Если естественно, что человеческая пневматология для нас важнее всего, служа исходной точкой всех выводов и центром, к которому сходятся все наши учения, из этого вовсе не следует, что мы – первые или что мы – последние в этом столь разнообразном, столь необъятном мире, представляющем разуму бесконечные ряды существ.

Человеческий род не может объявить себя ни абсолютно высшим, ни абсолютно низшим видом; было бы столь же противно разуму провозглашать любое из этих мнений, как и утверждать, что в необъятности вселенной существует лишь человеческий дух, исключая все прочие.

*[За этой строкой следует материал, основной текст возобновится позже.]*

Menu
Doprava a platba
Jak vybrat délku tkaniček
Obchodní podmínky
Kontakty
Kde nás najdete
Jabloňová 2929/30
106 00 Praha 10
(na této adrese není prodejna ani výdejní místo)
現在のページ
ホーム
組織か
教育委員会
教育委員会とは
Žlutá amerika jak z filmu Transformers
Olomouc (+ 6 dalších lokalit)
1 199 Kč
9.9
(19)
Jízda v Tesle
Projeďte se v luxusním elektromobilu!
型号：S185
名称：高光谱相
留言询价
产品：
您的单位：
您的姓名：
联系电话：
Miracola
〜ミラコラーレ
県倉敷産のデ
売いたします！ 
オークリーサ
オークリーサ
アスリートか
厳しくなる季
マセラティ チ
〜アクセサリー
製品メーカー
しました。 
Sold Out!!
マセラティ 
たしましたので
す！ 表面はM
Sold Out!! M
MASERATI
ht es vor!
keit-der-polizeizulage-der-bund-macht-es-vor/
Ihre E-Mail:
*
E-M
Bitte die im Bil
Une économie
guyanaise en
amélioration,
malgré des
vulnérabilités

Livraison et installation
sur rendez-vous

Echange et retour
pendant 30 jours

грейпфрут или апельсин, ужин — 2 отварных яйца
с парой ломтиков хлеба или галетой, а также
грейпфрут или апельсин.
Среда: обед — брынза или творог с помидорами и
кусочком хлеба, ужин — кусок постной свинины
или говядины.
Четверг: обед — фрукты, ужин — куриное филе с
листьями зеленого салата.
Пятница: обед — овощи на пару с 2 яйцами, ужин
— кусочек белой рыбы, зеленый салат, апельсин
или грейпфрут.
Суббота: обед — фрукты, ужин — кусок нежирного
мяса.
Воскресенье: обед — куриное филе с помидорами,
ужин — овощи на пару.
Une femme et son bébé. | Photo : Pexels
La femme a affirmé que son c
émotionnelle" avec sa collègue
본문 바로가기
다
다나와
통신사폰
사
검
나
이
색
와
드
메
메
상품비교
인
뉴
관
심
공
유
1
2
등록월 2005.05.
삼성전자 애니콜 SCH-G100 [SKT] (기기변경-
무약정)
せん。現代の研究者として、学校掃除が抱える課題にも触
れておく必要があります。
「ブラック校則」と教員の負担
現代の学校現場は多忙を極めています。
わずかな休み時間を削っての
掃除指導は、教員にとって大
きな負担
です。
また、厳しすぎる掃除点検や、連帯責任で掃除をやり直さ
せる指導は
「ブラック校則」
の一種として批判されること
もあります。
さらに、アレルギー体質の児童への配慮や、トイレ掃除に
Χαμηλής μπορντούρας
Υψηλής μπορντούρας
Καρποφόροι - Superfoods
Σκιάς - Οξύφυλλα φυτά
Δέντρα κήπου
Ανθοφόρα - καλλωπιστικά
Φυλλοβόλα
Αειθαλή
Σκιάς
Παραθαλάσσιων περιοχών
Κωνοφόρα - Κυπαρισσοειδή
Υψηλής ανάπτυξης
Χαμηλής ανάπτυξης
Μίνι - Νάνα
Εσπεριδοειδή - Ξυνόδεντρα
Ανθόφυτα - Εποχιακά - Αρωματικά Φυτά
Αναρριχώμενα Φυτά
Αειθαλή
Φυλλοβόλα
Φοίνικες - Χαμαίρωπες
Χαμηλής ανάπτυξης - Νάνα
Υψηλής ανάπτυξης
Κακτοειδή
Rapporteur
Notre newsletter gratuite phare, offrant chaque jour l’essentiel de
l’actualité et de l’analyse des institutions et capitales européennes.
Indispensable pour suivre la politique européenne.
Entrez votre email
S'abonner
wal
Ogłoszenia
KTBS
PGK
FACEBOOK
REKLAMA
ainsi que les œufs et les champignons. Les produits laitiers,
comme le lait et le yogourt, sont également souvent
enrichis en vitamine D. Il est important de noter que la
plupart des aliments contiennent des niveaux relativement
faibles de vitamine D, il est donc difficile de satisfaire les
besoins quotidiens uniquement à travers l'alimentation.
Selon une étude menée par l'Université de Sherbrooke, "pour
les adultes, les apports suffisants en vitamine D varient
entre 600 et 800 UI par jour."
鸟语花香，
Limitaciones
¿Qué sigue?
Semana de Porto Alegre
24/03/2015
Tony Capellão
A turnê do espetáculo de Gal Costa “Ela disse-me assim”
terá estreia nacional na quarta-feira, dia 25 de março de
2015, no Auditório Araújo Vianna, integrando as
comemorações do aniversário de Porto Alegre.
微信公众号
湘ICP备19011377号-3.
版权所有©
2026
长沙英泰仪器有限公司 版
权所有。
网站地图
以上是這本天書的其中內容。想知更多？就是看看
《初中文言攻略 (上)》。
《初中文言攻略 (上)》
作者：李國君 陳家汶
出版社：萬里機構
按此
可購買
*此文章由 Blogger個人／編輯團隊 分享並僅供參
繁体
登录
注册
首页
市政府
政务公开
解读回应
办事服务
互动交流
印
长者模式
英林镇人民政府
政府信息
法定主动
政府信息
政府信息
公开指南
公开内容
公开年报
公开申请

Мифология и поэзия, имеющие здесь полный простор, создали бесчисленное множество существ – одних ниже, других выше человека. Возможно, они были близки к истине, создавая и таких (как сильфы, гномы, ундины и саламандры), которые считаются ниже человека в одних отношениях, но выше в других – например, в мудрости и силе.

Наука не имеет права принимать эти творения в их положительных формах и с их особыми вымыслами, но философия имеет право брать отовсюду то, что соответствует разуму. Однако нет ничего более разумного, чем не помещать столь замечательный вид, как наш, на неуместное место. Если обычно нам отводят последнее место; если все остальные разумные существа помещают в промежутке между нами и бесконечностью; если таким образом Бога и человека делают двумя крайними пределами, то это лишено логики. Почему мы должны быть последними? Нет больше оснований для этого предположения, чем для того, чтобы считать нас первыми или единственными – тезисы одинаково абсурдные.

Святой Павел прекрасно направляет нас, когда в известных текстах ставит ангелов выше человека в некоторых отношениях, а в других приписывает нам несовершенство. Что явственно следует из этих мнимых противоречий, так это именно тот факт, что если мы и не первые среди духов, то и не последние. В этом отношении в мысли человечества есть достойные внимания указания. Согласно греческой мифологии, всякий демон (в греческом значении этого слова) выше человека; но ниже демонов существует множество духов, таких как нимфы, дриады, гамадриады, нереиды и многие другие, все – ниже человека.

Святой Бернард высказывает в пользу человека идею, которую назвали странной, но которая несомненно примечательна: согласно замыслу Бога, человек должен был быть возвышен над природой ангелов, и один из них, Люцифер, узнав об этом, из зависти к этому благу возгордился, что и стало причиной его падения.

Один современный философ хотел бы допустить лишь один вид духов – человеческий, рассеянный по всей вселенной; но он слишком мудр, чтобы не признавать значительных различий. «Сущностная природа человечества, – говорит Рейнхольд („Система метафизики“, с. 431), – проявляется повсюду и всегда во вселенной (sic) одинаковым образом, через тождественные свойства в особенности; но на каждом из globes, населённых мыслящими существами, должна быть своя степень, своя особая грань соматического организма. Эта модификация должна соответствовать физическому состоянию globes и степени духовного развития этих существ. В этом смысле, следует допустить в космическом, или всеобщем, человеческом виде бесконечное разнообразие видов. В то же время нужно признать, что на каждом globes существует лишь одна основная раса или вид, один тип организации, соответствующий физическим условиям данного globes».

Здесь есть степень умозрительной свободы, недопустимой для науки. Ничто не говорит нам, что сущностная природа человечества проявляется во всей вселенной; ничто не указывает, что, за исключением бесконечных вариаций, все нравственные существа принадлежат к великому космическому человеческому виду; ничто не позволяет нам думать, что на каждой сфере есть лишь одна раса, и раз мы насчитываем до пяти на столь ограниченной сфере, как Земля, почему допускать лишь одну на других? Ничто также не даёт основания предполагать всеобщую необходимость материального организма.